» **Page text**
André Dang Van Nha (born Voh, New Caledonia, 27 July 1936) is a New Caledonian mining magnate, of Vietnamese origin and French/Australian/Vietnamese citizenship. He is best known for brokering a series of remarkable mining deals that also supported the Kanak cause for independence from France.

Background
André Dang was born in poverty to Nguyen Thi Binh, a Vietnamese woman who had left behind her three children in Phhuc Am in French Indochina, and was recruited as an indentured labourer by a mining company in 1935 to work on New Caledonia's nickel mines in and around the Koniambo complex, close to the town of Voh in the country's north. She was treated harshly like many of the Chân Dăng Vietnamese labourers imported to work the mines, and suffered greatly as one of few women. She met Dang Van Nha at the camp and André Dang was their child. Dang Van Nha died in an industrial accident in 1937 while constructing a wharf. Because they were not married, indeed married to others in Vietnam, Thi Binh received none of his pension, and was posted to even harsher labour on a chrome mine near Koumac where her son was cared for by other Vietnamese as she worked long days.  This was unsustainable, and André Dang was then adopted by a Vietnamese couple of modest means and living in Nouméa. He gradually integrated into the predominant French culture of the city. At the age of 6, US Marines arrived in Nouméa after a major Pacific base was established by the Allies, and Dang was in frequent contact with them and learned English. He attended Sacré Cœur and then Frédéric Surleu public schools. In 1949 his mother finished her contract on the mines, moved to Nouméa,  and he returned to live with her along with two new siblings. Working as a mechanic, he married Bui Thi En at the age of 18 and gained a diploma and a job at the Doniambo nickel smelter. They had 4 children. He was supported to undertake a degree in engineering in Marseilles in the late 1950s, where he also took French citizenship.

Business activities
In 1961 Dang returned to Nouméa to co-manage first a Citroën dealership, and then met great success with his own Toyota import business and petrol station. He suffered racism in his business affairs, particularly in the 1960s, in a city populated largely by Europeans protecting their monopoly, and particularly hostile to Vietnamese, three quarters of whom left New Caledonia in that decade to return to Vietnam during its war. In the 1970s he met and became friends with Jean-Marie Tjibaou, a Kanak leader and supporter of independence from France. Increasingly aligned with, but not a participant in, independence struggles in the 1980s, he was forced into exile in Australia after being falsely accused of financial support for the independence movement. His petrol station was torched during les Evénements, while he was away on business in Sydney and he remained there living in Kellyville, NSW and setting up several new businesses, becoming an Australian citizen. After the signing of the Accords de Matignon in 1988 he returned, and took on the Directorship of SMSP (Société minière du sud Pacifique), which had recently been sold by Jacques Lafleur to the Kanak-controlled SOFINOR operation as a gesture of political reconciliation.

» **Given information**
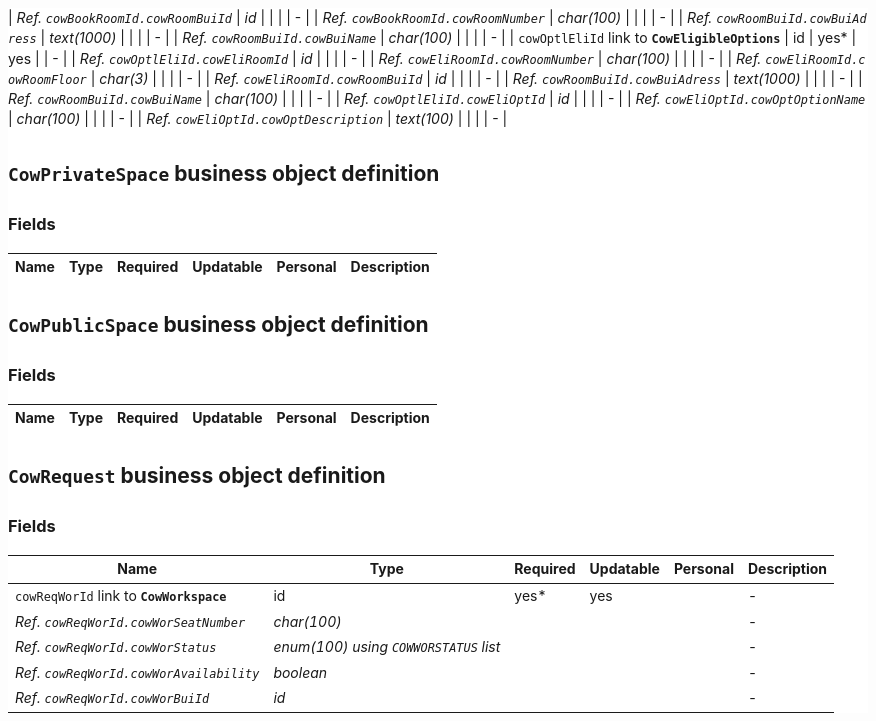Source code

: | _Ref. `cowBookRoomId.cowRoomBuiId`_                          | _id_                                     |          |           |          | -                                                                                |
| _Ref. `cowBookRoomId.cowRoomNumber`_                         | _char(100)_                              |          |           |          | -                                                                                |
| _Ref. `cowRoomBuiId.cowBuiAdress`_                           | _text(1000)_                             |          |           |          | -                                                                                |
| _Ref. `cowRoomBuiId.cowBuiName`_                             | _char(100)_                              |          |           |          | -                                                                                |
| `cowOptlEliId` link to **`CowEligibleOptions`**              | id                                       | yes*     | yes       |          | -                                                                                |
| _Ref. `cowOptlEliId.cowEliRoomId`_                           | _id_                                     |          |           |          | -                                                                                |
| _Ref. `cowEliRoomId.cowRoomNumber`_                          | _char(100)_                              |          |           |          | -                                                                                |
| _Ref. `cowEliRoomId.cowRoomFloor`_                           | _char(3)_                                |          |           |          | -                                                                                |
| _Ref. `cowEliRoomId.cowRoomBuiId`_                           | _id_                                     |          |           |          | -                                                                                |
| _Ref. `cowRoomBuiId.cowBuiAdress`_                           | _text(1000)_                             |          |           |          | -                                                                                |
| _Ref. `cowRoomBuiId.cowBuiName`_                             | _char(100)_                              |          |           |          | -                                                                                |
| _Ref. `cowOptlEliId.cowEliOptId`_                            | _id_                                     |          |           |          | -                                                                                |
| _Ref. `cowEliOptId.cowOptOptionName`_                        | _char(100)_                              |          |           |          | -                                                                                |
| _Ref. `cowEliOptId.cowOptDescription`_                       | _text(100)_                              |          |           |          | -                                                                                |

`CowPrivateSpace` business object definition
--------------------------------------------



### Fields

| Name                                                         | Type                                     | Required | Updatable | Personal | Description                                                                      |
|--------------------------------------------------------------|------------------------------------------|----------|-----------|----------|----------------------------------------------------------------------------------|

`CowPublicSpace` business object definition
-------------------------------------------



### Fields

| Name                                                         | Type                                     | Required | Updatable | Personal | Description                                                                      |
|--------------------------------------------------------------|------------------------------------------|----------|-----------|----------|----------------------------------------------------------------------------------|

`CowRequest` business object definition
---------------------------------------



### Fields

| Name                                                         | Type                                     | Required | Updatable | Personal | Description                                                                      |
|--------------------------------------------------------------|------------------------------------------|----------|-----------|----------|----------------------------------------------------------------------------------|
| `cowReqWorId` link to **`CowWorkspace`**                     | id                                       | yes*     | yes       |          | -                                                                                |
| _Ref. `cowReqWorId.cowWorSeatNumber`_                        | _char(100)_                              |          |           |          | -                                                                                |
| _Ref. `cowReqWorId.cowWorStatus`_                            | _enum(100) using `COWWORSTATUS` list_    |          |           |          | -                                                                                |
| _Ref. `cowReqWorId.cowWorAvailability`_                      | _boolean_                                |          |           |          | -                                                                                |
| _Ref. `cowReqWorId.cowWorBuiId`_                             | _id_                                     |          |           |          | -                                                                                |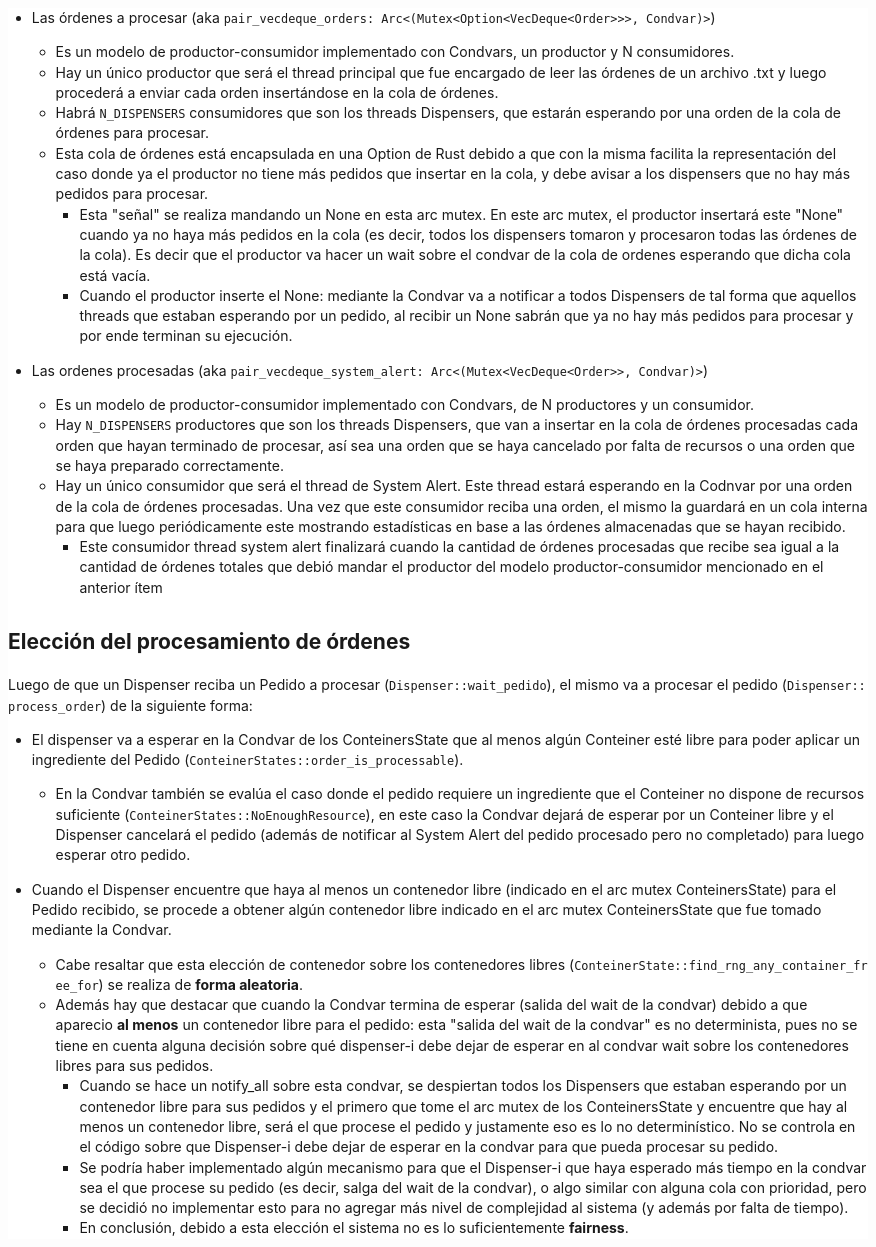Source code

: 
* Las órdenes a procesar (aka `pair_vecdeque_orders: Arc<(Mutex<Option<VecDeque<Order>>>, Condvar)>`)
    * Es un modelo de productor-consumidor implementado con Condvars, un productor y N consumidores. 
    * Hay un único productor que será el thread principal que fue encargado de leer las órdenes de un archivo .txt y luego procederá a enviar cada orden insertándose en la cola de órdenes.
    * Habrá `N_DISPENSERS` consumidores que son los threads Dispensers, que estarán esperando por una orden de la cola de órdenes para procesar.
    * Esta cola de órdenes está encapsulada en una Option de Rust debido a que con la misma facilita la representación del caso donde ya el productor no tiene más pedidos que insertar en la cola, y debe avisar a los dispensers que no hay más pedidos para procesar. 
        * Esta "señal" se realiza mandando un None en esta arc mutex. En este arc mutex, el productor insertará este "None" cuando ya no haya más pedidos en la cola (es decir, todos los dispensers tomaron y procesaron todas las órdenes de la cola). Es decir que el productor va hacer un wait sobre el condvar de la cola de ordenes esperando que dicha cola está vacía.
        * Cuando el productor inserte el None: mediante la Condvar va a notificar a todos Dispensers de tal forma que aquellos threads que estaban esperando por un pedido, al recibir un None sabrán que ya no hay más pedidos para procesar y por ende terminan su ejecución.


* Las ordenes procesadas (aka `pair_vecdeque_system_alert: Arc<(Mutex<VecDeque<Order>>, Condvar)>`)
    * Es un modelo de productor-consumidor implementado con Condvars, de N productores y un consumidor.
    * Hay `N_DISPENSERS` productores que son los threads Dispensers, que van a insertar en la cola de órdenes procesadas cada orden que hayan terminado de procesar, así sea una orden que se haya cancelado por falta de recursos o una orden que se haya preparado correctamente.
    * Hay un único consumidor que será el thread de System Alert. Este thread estará esperando en la Codnvar por una orden de la cola de órdenes procesadas. Una vez que este consumidor reciba una orden, el mismo la guardará en un cola interna para que luego periódicamente este mostrando estadísticas en base a las órdenes almacenadas que se hayan recibido.
        * Este consumidor thread system alert finalizará cuando la cantidad de órdenes procesadas que recibe sea igual a la cantidad de órdenes totales que debió mandar el productor del modelo productor-consumidor mencionado en el anterior ítem

## Elección del procesamiento de órdenes

Luego de que un Dispenser reciba un Pedido a procesar (`Dispenser::wait_pedido`), el mismo va a procesar el pedido (`Dispenser::process_order`) de la siguiente forma:
* El dispenser va a esperar en la Condvar de los ConteinersState que al menos algún Conteiner esté libre para poder aplicar un ingrediente del Pedido (`ConteinerStates::order_is_processable`). 
    * En la Condvar también se evalúa el caso donde el pedido requiere un ingrediente que el Conteiner no dispone de recursos suficiente (`ConteinerStates::NoEnoughResource`), en este caso la Condvar dejará de esperar por un Conteiner libre y el Dispenser cancelará el pedido (además de notificar al System Alert del pedido procesado pero no completado) para luego esperar otro pedido.
    
* Cuando el Dispenser encuentre que haya al menos un contenedor libre (indicado en el arc mutex ConteinersState) para el Pedido recibido, se procede a obtener algún contenedor libre indicado en el arc mutex ConteinersState que fue tomado mediante la Condvar. 
    * Cabe resaltar que esta elección de contenedor sobre los contenedores libres (`ConteinerState::find_rng_any_container_free_for`) se realiza de **forma aleatoria**. 
    * Además hay que destacar que cuando la Condvar termina de esperar (salida del wait de la condvar) debido a que aparecio **al menos** un contenedor libre para el pedido: esta "salida del wait de la condvar" es no determinista, pues no se tiene en cuenta alguna decisión sobre qué dispenser-i debe dejar de esperar en al condvar wait sobre los contenedores libres para sus pedidos.
        * Cuando se hace un notify_all sobre esta condvar, se despiertan todos los Dispensers que estaban esperando por un contenedor libre para sus pedidos y el primero que tome el arc mutex de los ConteinersState y encuentre que hay al menos un contenedor libre, será el que procese el pedido y justamente eso es lo no determinístico. No se controla en el código sobre que Dispenser-i debe dejar de esperar en la condvar para que pueda procesar su pedido.
        * Se podría haber implementado algún mecanismo para que el Dispenser-i que haya esperado más tiempo en la condvar sea el que procese su pedido (es decir, salga del wait de la condvar), o algo similar con alguna cola con prioridad, pero se decidió no implementar esto para no agregar más nivel de complejidad al sistema (y además por falta de tiempo).
        * En conclusión, debido a esta elección el sistema no es lo suficientemente **fairness**.
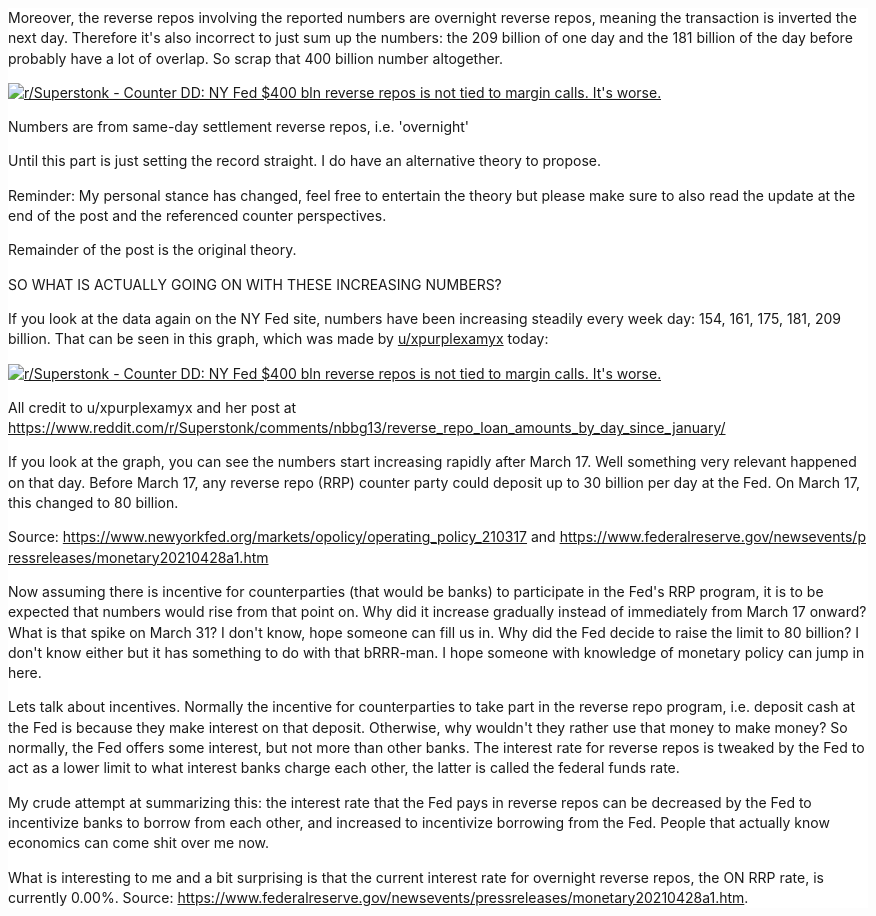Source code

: Moreover, the reverse repos involving the reported numbers are overnight reverse repos, meaning the transaction is inverted the next day. Therefore it's also incorrect to just sum up the numbers: the 209 billion of one day and the 181 billion of the day before probably have a lot of overlap. So scrap that 400 billion number altogether.

[![r/Superstonk - Counter DD: NY Fed $400 bln reverse repos is not tied to margin calls. It's worse.](https://preview.redd.it/ygb2nqbrbyy61.png?width=599&format=png&auto=webp&s=26645b6faf328e475ad1436b39d351ab745e9d82)](https://preview.redd.it/ygb2nqbrbyy61.png?width=599&format=png&auto=webp&s=26645b6faf328e475ad1436b39d351ab745e9d82)

Numbers are from same-day settlement reverse repos, i.e. 'overnight'

Until this part is just setting the record straight. I do have an alternative theory to propose.

Reminder: My personal stance has changed, feel free to entertain the theory but please make sure to also read the update at the end of the post and the referenced counter perspectives.

Remainder of the post is the original theory.

SO WHAT IS ACTUALLY GOING ON WITH THESE INCREASING NUMBERS?

If you look at the data again on the NY Fed site, numbers have been increasing steadily every week day: 154, 161, 175, 181, 209 billion. That can be seen in this graph, which was made by [u/xpurplexamyx](https://www.reddit.com/u/xpurplexamyx/) today:

[![r/Superstonk - Counter DD: NY Fed $400 bln reverse repos is not tied to margin calls. It's worse.](https://preview.redd.it/wr801288eyy61.png?width=960&format=png&auto=webp&s=b4821e15abc01e14e0f4ea6401fe1cdbfe03daaa)](https://preview.redd.it/wr801288eyy61.png?width=960&format=png&auto=webp&s=b4821e15abc01e14e0f4ea6401fe1cdbfe03daaa)

All credit to u/xpurplexamyx and her post at https://www.reddit.com/r/Superstonk/comments/nbbg13/reverse_repo_loan_amounts_by_day_since_january/

If you look at the graph, you can see the numbers start increasing rapidly after March 17. Well something very relevant happened on that day. Before March 17, any reverse repo (RRP) counter party could deposit up to 30 billion per day at the Fed. On March 17, this changed to 80 billion.

Source: <https://www.newyorkfed.org/markets/opolicy/operating_policy_210317> and <https://www.federalreserve.gov/newsevents/pressreleases/monetary20210428a1.htm>

Now assuming there is incentive for counterparties (that would be banks) to participate in the Fed's RRP program, it is to be expected that numbers would rise from that point on. Why did it increase gradually instead of immediately from March 17 onward? What is that spike on March 31? I don't know, hope someone can fill us in. Why did the Fed decide to raise the limit to 80 billion? I don't know either but it has something to do with that bRRR-man. I hope someone with knowledge of monetary policy can jump in here.

Lets talk about incentives. Normally the incentive for counterparties to take part in the reverse repo program, i.e. deposit cash at the Fed is because they make interest on that deposit. Otherwise, why wouldn't they rather use that money to make money? So normally, the Fed offers some interest, but not more than other banks. The interest rate for reverse repos is tweaked by the Fed to act as a lower limit to what interest banks charge each other, the latter is called the federal funds rate.

My crude attempt at summarizing this: the interest rate that the Fed pays in reverse repos can be decreased by the Fed to incentivize banks to borrow from each other, and increased to incentivize borrowing from the Fed. People that actually know economics can come shit over me now.

What is interesting to me and a bit surprising is that the current interest rate for overnight reverse repos, the ON RRP rate, is currently 0.00%. Source: <https://www.federalreserve.gov/newsevents/pressreleases/monetary20210428a1.htm>.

» **Study questions**
a) Return the passage of the André Dang biography from "André Dang Van" to "for independence from France.".
b) Answer these questions using the André Dang biography.
(i) In what year did Dang Van Nha die, and in what kind of accident?
(ii) In which city did André Dang study engineering?
(iii) Which Kanak leader did he befriend in the 1970s?
c) Extend the biography of André Dang, picking up after its final sentence.

» **Exercise results**
a)
André Dang Van Nha (born Voh, New Caledonia, 27 July 1936) is a New Caledonian mining magnate, of Vietnamese origin and French/Australian/Vietnamese citizenship. He is best known for brokering a series of remarkable mining deals that also supported the Kanak cause for independence from France.

b)
(i) 1937, in an industrial accident while constructing a wharf.
(ii) Marseilles.
(iii) Jean-Marie Tjibaou.

c)
He was successful in turning around this bankrupt company, and by 1995, the SMSP had become a prime nickel exporter. In 2008 they opened a nickel smelter in South Korea and a series of deals led by Dang enabled construction of another, the huge Koniambo massif project where he had begun his life. The brokering of this deal by Dang and others in the ‘Bercy Agreements’ of 1998 was legendary in New Caledonia, involving a swap of mining titles with other nickel mines, political interventions, and clever bargaining to provide the Kanak north of the island with its own economic powerhouse and employment opportunity. The US$5.3 billion plant at Vavouto is operated by Koniambo Nickel SAS (KNS), a joint venture between the Northern Province’s SMSP and the transnational conglomerate Glencore-Xstrata.The Koniambo mine and smelter, a multibillion-dollar operation, entered production in 2014. Dang, now in his late 70s, is President and CEO of SMSP, and strongly protective of New Caledonian ownership in its mining interests.

Dang is regarded as a somewhat mysterious figure in New Caledonia, and a biography published in 2008, Mystère Dang, sheds some light on his rags-to-riches story and political leanings.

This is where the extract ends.